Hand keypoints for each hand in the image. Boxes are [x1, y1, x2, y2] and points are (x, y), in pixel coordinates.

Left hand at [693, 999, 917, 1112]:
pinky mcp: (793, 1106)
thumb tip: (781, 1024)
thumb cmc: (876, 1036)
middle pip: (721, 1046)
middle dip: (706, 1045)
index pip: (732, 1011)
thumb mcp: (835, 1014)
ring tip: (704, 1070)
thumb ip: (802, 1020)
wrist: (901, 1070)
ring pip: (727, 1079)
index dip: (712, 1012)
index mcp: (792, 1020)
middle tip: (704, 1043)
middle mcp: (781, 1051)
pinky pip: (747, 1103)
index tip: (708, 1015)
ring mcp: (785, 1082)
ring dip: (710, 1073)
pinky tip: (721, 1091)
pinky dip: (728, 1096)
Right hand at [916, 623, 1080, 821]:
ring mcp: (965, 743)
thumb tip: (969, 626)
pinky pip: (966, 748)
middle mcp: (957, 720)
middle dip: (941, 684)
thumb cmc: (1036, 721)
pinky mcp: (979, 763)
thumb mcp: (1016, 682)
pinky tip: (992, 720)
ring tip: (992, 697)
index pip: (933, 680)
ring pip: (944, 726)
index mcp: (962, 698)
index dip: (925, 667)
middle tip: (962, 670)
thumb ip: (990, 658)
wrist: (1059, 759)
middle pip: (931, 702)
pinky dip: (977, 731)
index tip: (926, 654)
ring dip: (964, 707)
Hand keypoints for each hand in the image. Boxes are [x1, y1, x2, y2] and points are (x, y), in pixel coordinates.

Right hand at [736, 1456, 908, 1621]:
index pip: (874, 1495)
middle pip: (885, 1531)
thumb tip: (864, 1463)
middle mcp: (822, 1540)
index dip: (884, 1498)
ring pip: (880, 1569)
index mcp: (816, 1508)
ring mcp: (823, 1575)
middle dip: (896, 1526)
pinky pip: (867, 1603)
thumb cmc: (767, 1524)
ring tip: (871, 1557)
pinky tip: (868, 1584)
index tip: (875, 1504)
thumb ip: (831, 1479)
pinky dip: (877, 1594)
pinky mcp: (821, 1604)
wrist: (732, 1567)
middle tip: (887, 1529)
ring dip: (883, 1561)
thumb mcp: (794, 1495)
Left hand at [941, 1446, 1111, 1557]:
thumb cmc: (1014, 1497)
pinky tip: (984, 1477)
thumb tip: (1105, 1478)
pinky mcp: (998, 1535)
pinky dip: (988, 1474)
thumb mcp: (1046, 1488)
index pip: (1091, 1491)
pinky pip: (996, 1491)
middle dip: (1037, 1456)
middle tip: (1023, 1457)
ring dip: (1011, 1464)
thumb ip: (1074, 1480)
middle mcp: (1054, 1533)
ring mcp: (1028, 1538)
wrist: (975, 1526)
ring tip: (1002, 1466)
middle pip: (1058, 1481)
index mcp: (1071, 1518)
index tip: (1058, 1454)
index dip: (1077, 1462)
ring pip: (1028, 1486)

> [YOUR GOAL]: Which lines run from the one containing "middle mcp: (1054, 1533)" to the end of the data? Output them exactly, with nothing added.

> [TASK RESULT]:
middle mcp: (1054, 1533)
ring mcp: (1028, 1538)
wrist: (975, 1526)
ring tip: (1002, 1466)
middle pip: (1058, 1481)
index mcp: (1071, 1518)
index tip: (1058, 1454)
index dip: (1077, 1462)
ring pip: (1028, 1486)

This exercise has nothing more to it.